Working on an article about PR and technology stuff which has led to a PR surfing technology frenzy. Some links worthy of recording, probably more for myself than anyone else. From Bayosphere – Dan Gilmore – some snippets that relate to my research but I do strongly encourage reading the entire post to put it in context.
Nicholas Carr – The amorality of Web 2.0
And so all the things that Web 2.0 represents – participation, collectivism, virtual communities, amateurism – become unarguably good things, things to be nurtured and applauded, emblems of progress toward a more enlightened state. But is it really so?
and further down some world saving concepts with the point that we need to consider both sides:
And yet, at its best, the mainstream media is able to do things that are different from – and, yes, more important than – what bloggers can do. Those despised "people in a back room" can fund in-depth reporting and research. They can underwrite projects that can take months or years to reach fruition – or that may fail altogether. They can hire and pay talented people who would not be able to survive as sole proprietors on the Internet. They can employ editors and proofreaders and other unsung protectors of quality work. They can place, with equal weight, opposing ideologies on the same page. Forced to choose between reading blogs and subscribing to, say, the New York Times, the Financial Times, the Atlantic, and the Economist, I will choose the latter. I will take the professionals over the amateurs.

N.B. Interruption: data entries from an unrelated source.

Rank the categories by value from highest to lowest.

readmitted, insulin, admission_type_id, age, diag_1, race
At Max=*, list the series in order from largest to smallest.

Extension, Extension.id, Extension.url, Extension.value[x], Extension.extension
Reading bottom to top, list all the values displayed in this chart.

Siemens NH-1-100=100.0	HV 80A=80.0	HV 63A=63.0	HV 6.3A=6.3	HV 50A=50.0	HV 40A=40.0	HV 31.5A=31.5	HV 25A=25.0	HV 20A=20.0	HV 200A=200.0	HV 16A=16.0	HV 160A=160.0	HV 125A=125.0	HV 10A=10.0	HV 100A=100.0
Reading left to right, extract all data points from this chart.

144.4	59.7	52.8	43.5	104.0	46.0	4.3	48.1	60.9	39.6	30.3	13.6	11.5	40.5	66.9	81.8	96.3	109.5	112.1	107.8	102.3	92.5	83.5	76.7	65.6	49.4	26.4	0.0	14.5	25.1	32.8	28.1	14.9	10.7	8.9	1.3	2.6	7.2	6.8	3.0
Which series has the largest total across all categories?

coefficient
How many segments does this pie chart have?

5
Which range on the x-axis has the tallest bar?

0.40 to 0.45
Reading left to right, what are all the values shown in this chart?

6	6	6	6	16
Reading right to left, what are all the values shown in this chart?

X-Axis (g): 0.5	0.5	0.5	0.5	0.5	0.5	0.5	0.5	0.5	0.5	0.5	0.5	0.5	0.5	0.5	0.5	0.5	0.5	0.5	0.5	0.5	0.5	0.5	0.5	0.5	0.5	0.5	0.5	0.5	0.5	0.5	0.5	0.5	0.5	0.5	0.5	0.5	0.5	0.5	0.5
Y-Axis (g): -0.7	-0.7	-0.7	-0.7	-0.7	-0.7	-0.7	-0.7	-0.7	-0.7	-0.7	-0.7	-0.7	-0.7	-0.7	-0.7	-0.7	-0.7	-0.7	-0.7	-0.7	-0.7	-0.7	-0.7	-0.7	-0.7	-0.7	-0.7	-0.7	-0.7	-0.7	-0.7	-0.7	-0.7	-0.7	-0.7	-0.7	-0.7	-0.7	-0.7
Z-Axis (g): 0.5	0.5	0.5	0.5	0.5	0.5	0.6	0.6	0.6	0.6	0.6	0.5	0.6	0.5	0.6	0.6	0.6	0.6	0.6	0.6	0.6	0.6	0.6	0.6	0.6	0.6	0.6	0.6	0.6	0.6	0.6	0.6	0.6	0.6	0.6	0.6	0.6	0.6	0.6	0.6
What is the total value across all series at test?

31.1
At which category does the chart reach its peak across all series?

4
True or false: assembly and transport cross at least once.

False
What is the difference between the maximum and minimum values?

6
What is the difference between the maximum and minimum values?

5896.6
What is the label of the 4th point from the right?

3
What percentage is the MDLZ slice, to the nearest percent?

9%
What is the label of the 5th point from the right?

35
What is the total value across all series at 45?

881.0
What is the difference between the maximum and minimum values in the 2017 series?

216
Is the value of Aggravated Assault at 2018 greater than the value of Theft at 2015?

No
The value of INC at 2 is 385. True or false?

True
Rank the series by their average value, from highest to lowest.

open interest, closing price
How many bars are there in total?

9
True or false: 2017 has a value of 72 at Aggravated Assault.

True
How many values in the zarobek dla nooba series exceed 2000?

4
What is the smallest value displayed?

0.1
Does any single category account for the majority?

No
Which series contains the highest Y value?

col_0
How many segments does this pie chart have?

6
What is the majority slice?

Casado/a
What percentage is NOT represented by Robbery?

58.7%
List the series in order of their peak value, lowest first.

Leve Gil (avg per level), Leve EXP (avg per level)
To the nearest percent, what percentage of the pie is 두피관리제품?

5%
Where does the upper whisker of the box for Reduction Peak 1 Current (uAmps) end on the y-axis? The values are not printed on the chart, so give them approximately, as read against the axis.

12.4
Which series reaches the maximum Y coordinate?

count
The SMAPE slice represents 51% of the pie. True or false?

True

But I don’t want to be forced to make that choice.
and in closing
Like it or not, Web 2.0, like Web 1.0, is amoral. It’s a set of technologies – a machine, not a Machine – that alters the forms and economics of production and consumption. It doesn’t care whether its consequences are good or bad.
He is stating that web 2.0 tech is like a gun. It can be used for good or evil. And aren’t we supposed to hate the sin but love the sinner? Another take-away is that MSM is really venture capital for reporting – and while we aren’t all VC types, I do recognize the value going public through vc brought to google and hence all of us.
I also spent some time on theNewPR wiki and I find it lacking in relevant content. There are lists of who to pitch, which from a content perspective makes it more like an AMA wiki than a strategic PR tool. Arrrgh. And yes I should go post, but I have to admit that the login is an obstacle, mostly for fear of the "approved" process. I am not Steve Rubel and don’t pretend to be. I register all the time for sites, and who hasn’t had a wikipedia entry rolled back, but the approval process is a weird mental process that is currently enough to stop my participation.